Dataset extract: Begin

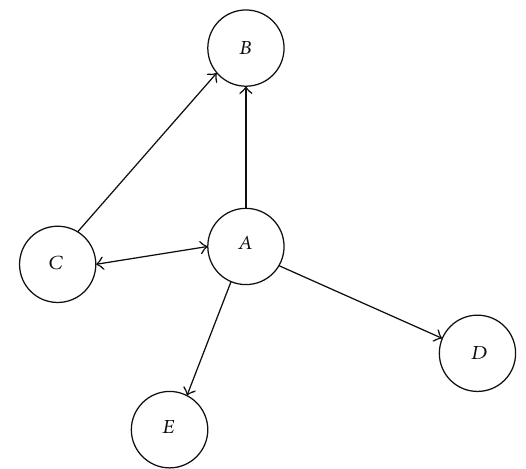
Figure 1: Network for Twitter-like social networks.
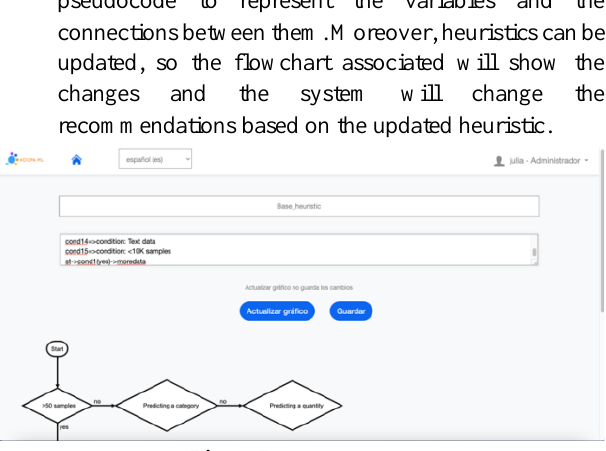
Figure 7. Heuristic editor.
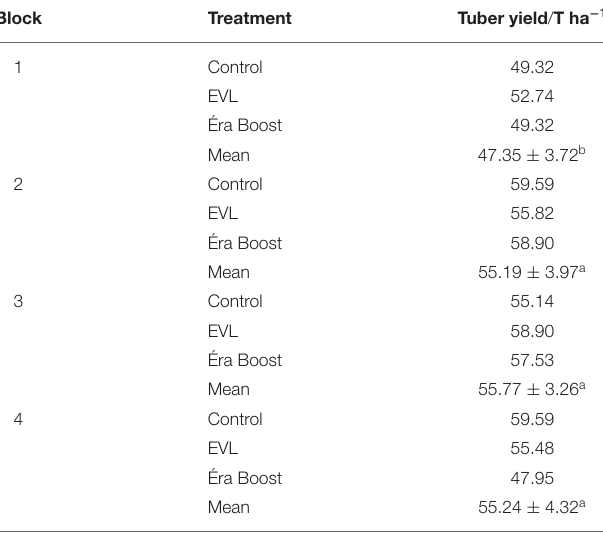
TABLE 1 | Tuber yield in sampled plots and block means of harvested plots.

Dataset extract: End

Without the pictures, repeat every line of the material above exactly.

◆ **Reply**:
Figure 1: Network for Twitter-like social networks.
Figure 7. Heuristic editor.
TABLE 1 | Tuber yield in sampled plots and block means of harvested plots.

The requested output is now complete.